The classification criterion is the anatomical feature of the structure of the valve apparatus. During embryogenesis, the valves fuse and sutures appear between them. Whether the child will have a pathology or not depends on how correctly this process goes.
Normal and V types of 2-leaf aortic valve (I is the most common)
In patients with the described congenital heart defect, 3 main characteristics of the valves are examined - their size, the characteristics of the sutures between them, and the level of smoothness of their edges. The most common option is complete fusion of the right and left valves. The second most common pathology is the presence of a suture that is in unnatural positions.
To summarize, there are 3 types of configurations of bicuspid aortic valves (5 typical varieties are shown in the photo above):
- with two doors that are completely symmetrical to each other;
- with three valves, but two of them merge;
- with three leaves, but the three leaflets merge.

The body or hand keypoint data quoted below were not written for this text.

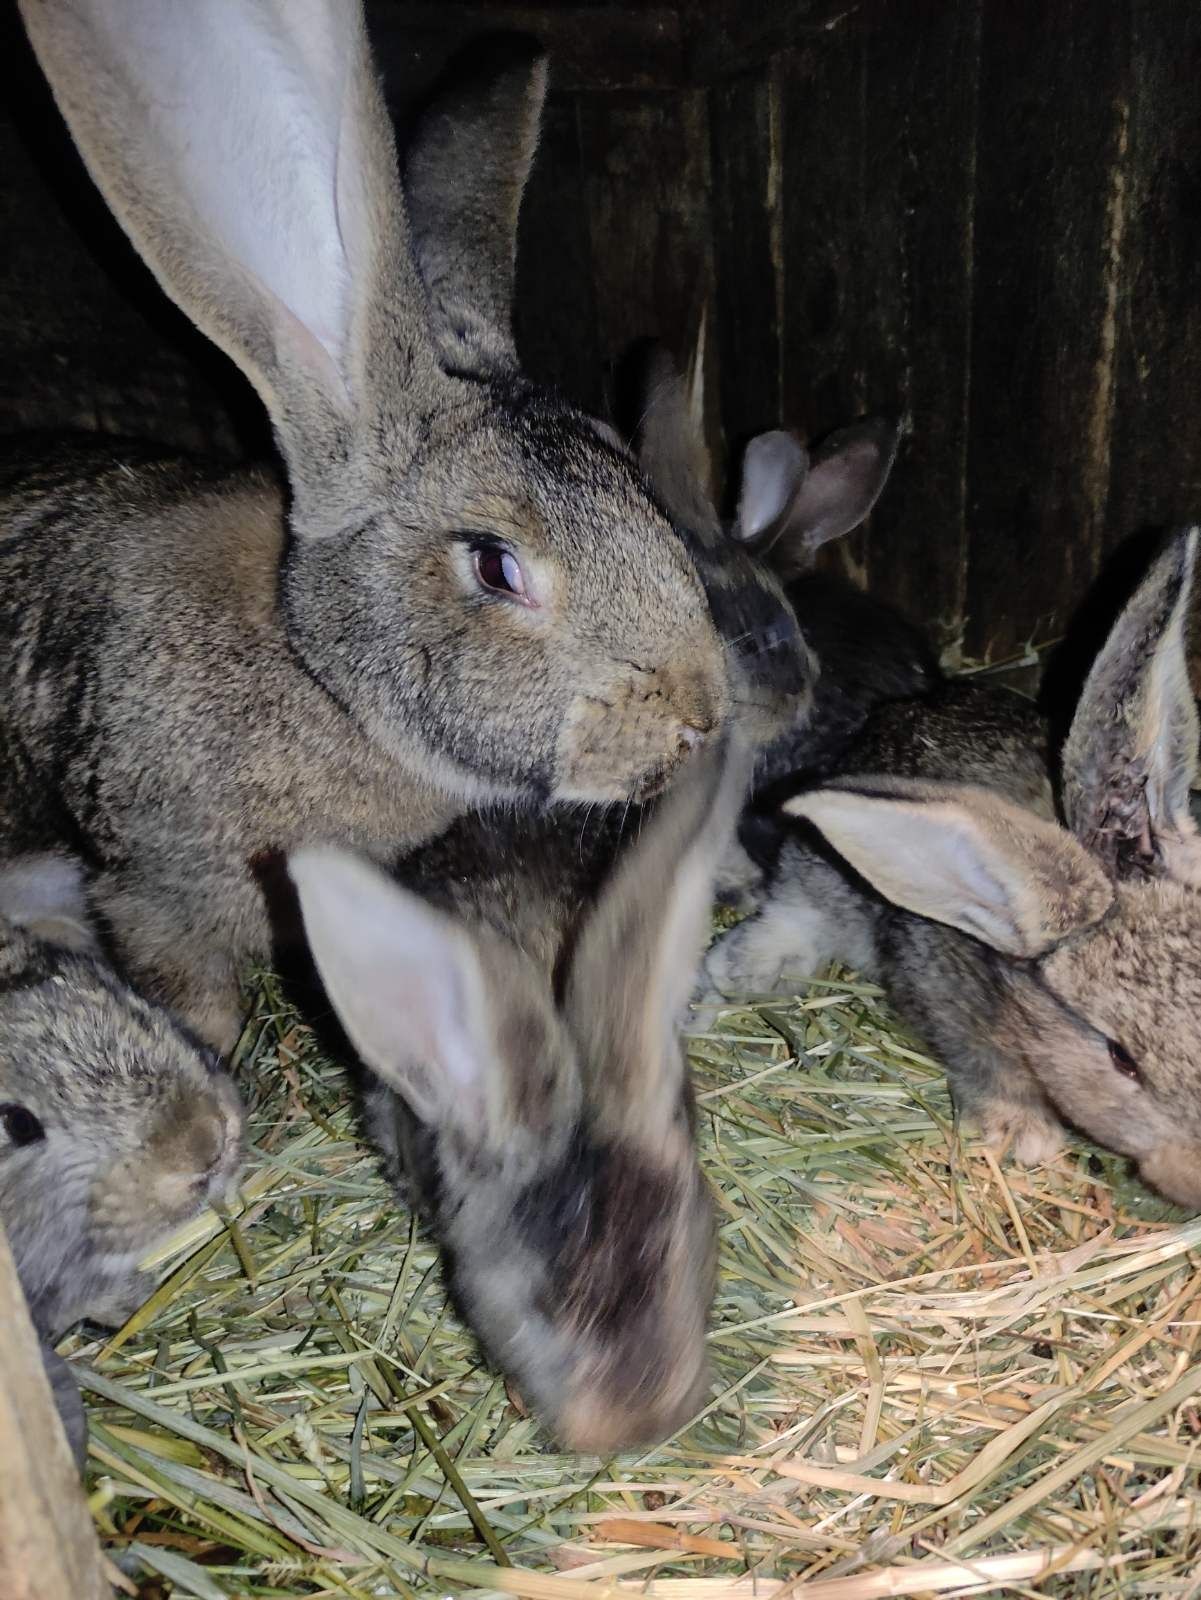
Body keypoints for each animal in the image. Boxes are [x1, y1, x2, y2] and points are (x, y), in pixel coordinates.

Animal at [2, 6, 732, 1056]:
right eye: (495, 566)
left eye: (631, 478)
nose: (700, 716)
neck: (318, 671)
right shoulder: (149, 893)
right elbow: (194, 999)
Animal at [703, 531, 1201, 1203]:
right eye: (1121, 1057)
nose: (1195, 1175)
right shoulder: (943, 996)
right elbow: (983, 1070)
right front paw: (1023, 1136)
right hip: (821, 874)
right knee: (793, 915)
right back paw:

Its further development and symptoms depend on the anatomical features of the disease. That is why it is important for the doctor to determine a specific diagnosis.
Complications
It should also be noted that the disease has some complications, which must be indicated when making a diagnosis. The most common of them are calcification and/or stenosis of the aortic valve, dilatation of the aorta, reverse blood flow through the valve, and infection of its leaflets.
Normal and calcified aortic valve with 2 leaflets instead of 3
Calcification of the bicuspid aortic valve most often occurs in older people, and will produce a murmur in the clinic. When the valves cannot close completely, regurgitation or backflow of blood into the heart will occur.
Interesting fact. BAV is the most common heart defect occurring in people with the genomic disease Shereshevsky-Turner syndrome.
In addition, lesions of the aorta lead to its aneurysm, the rupture of which, in most cases, leads to death. And the last complication worth mentioning is narrowing of the aorta. It leads to a partial or complete cessation of blood flow from the heart.